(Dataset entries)
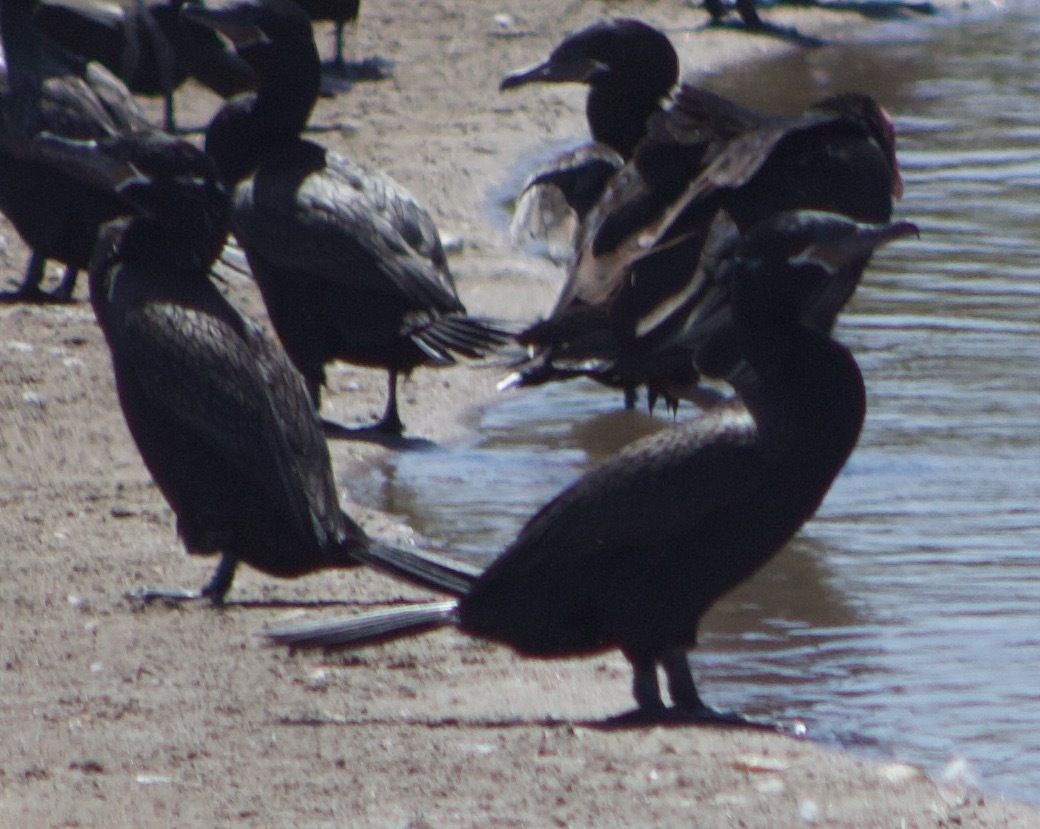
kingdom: Animalia
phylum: Chordata
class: Aves
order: Suliformes
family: Phalacrocoracidae
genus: Phalacrocorax
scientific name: Phalacrocorax brasilianus
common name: Neotropic cormorant
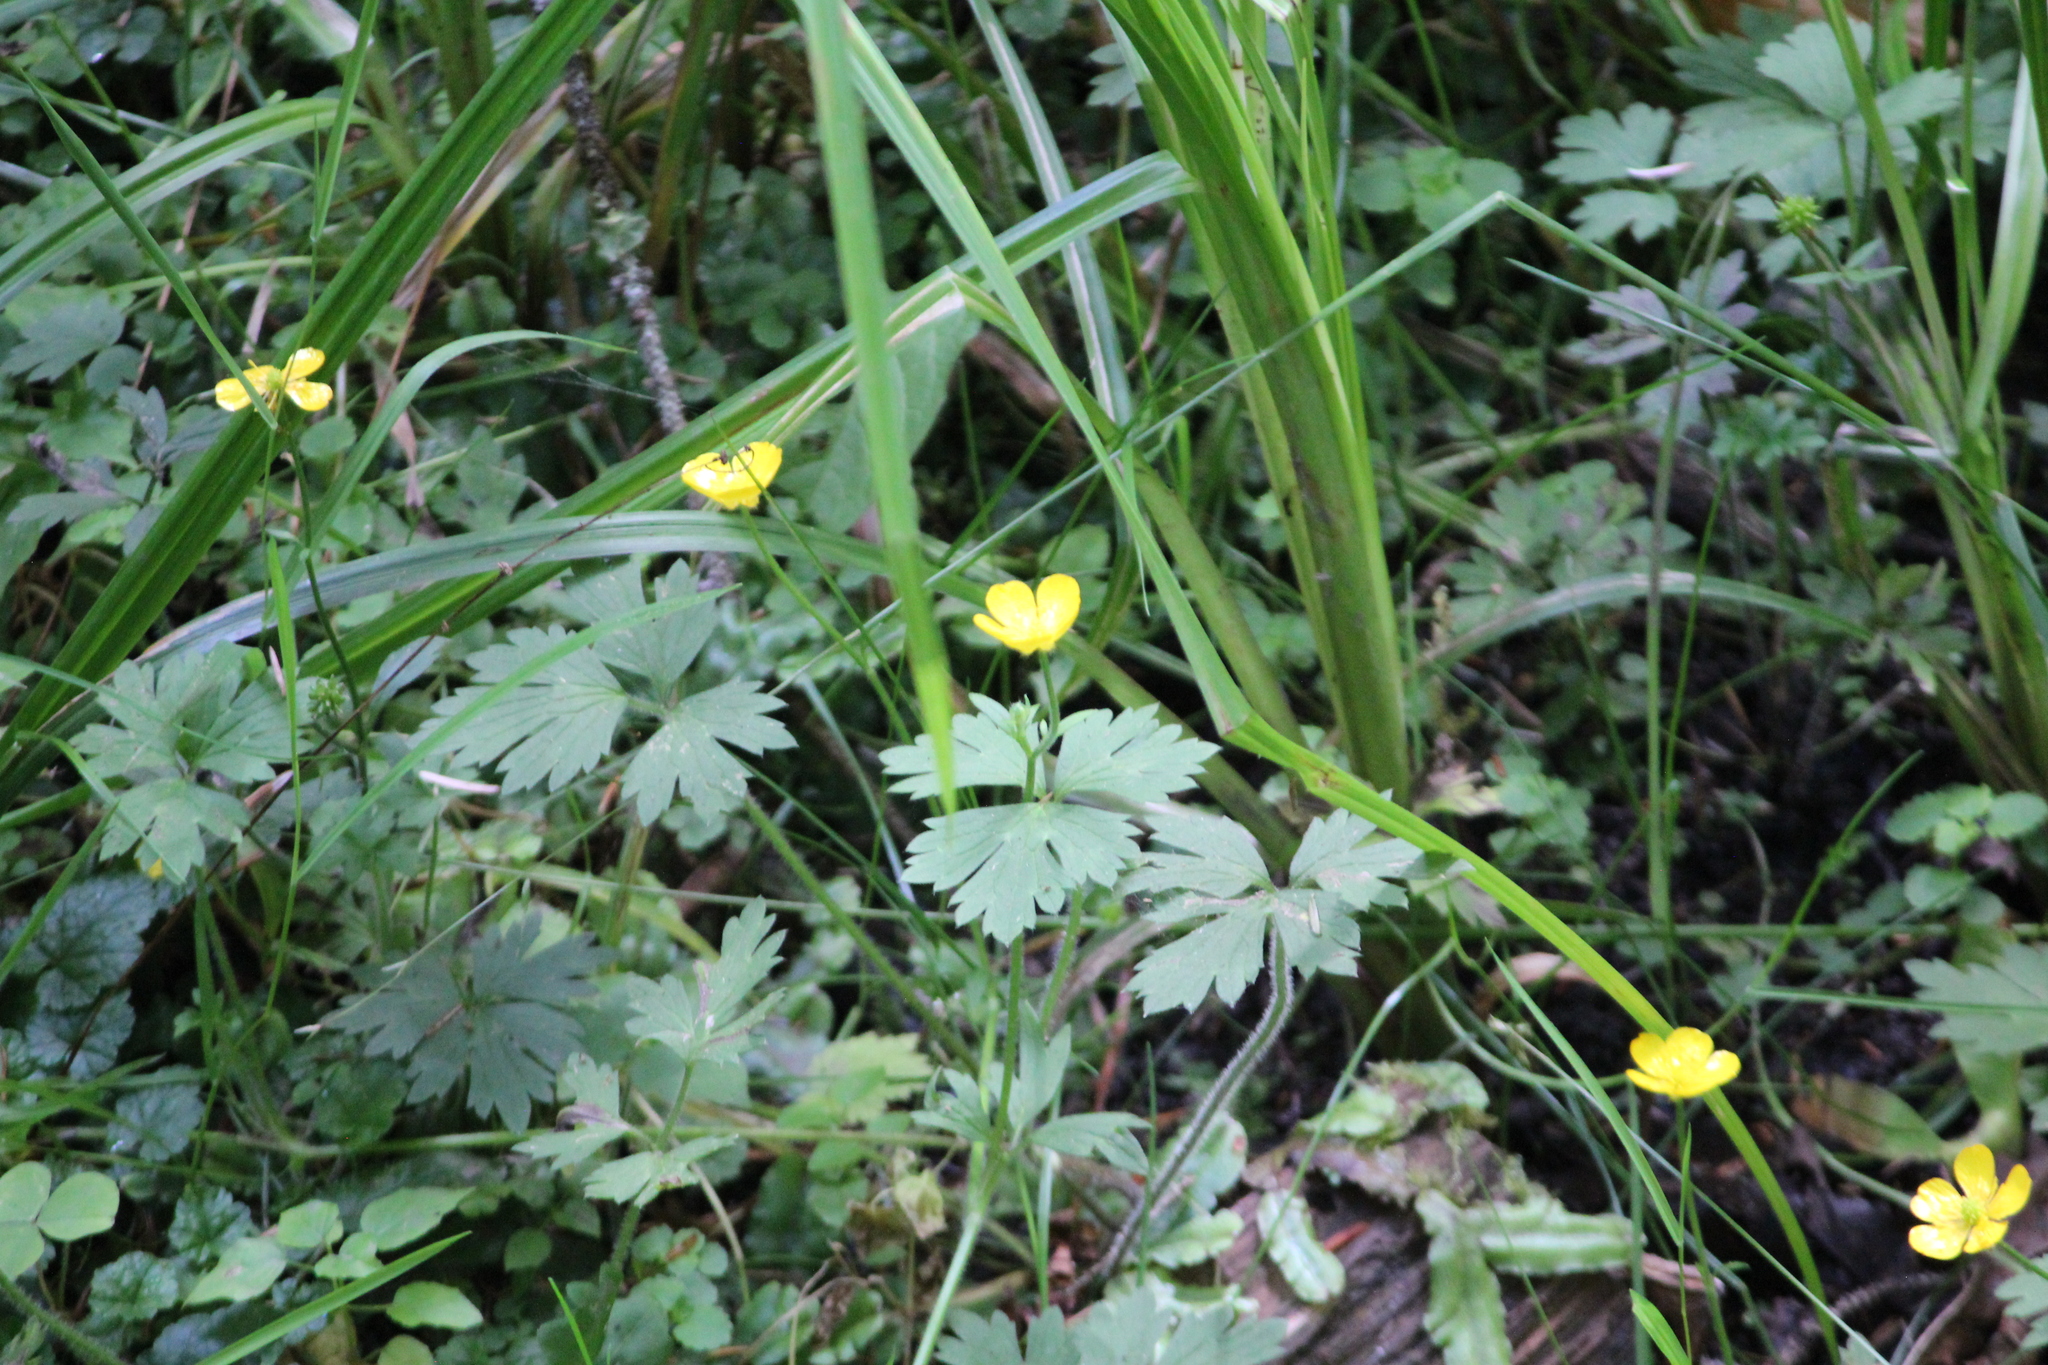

SHORT EXERCISE:
Copy out the text lines of all the items above character for character, leaving out the pictures.

FULL OUTPUT:
kingdom: Animalia
phylum: Chordata
class: Aves
order: Suliformes
family: Phalacrocoracidae
genus: Phalacrocorax
scientific name: Phalacrocorax brasilianus
common name: Neotropic cormorant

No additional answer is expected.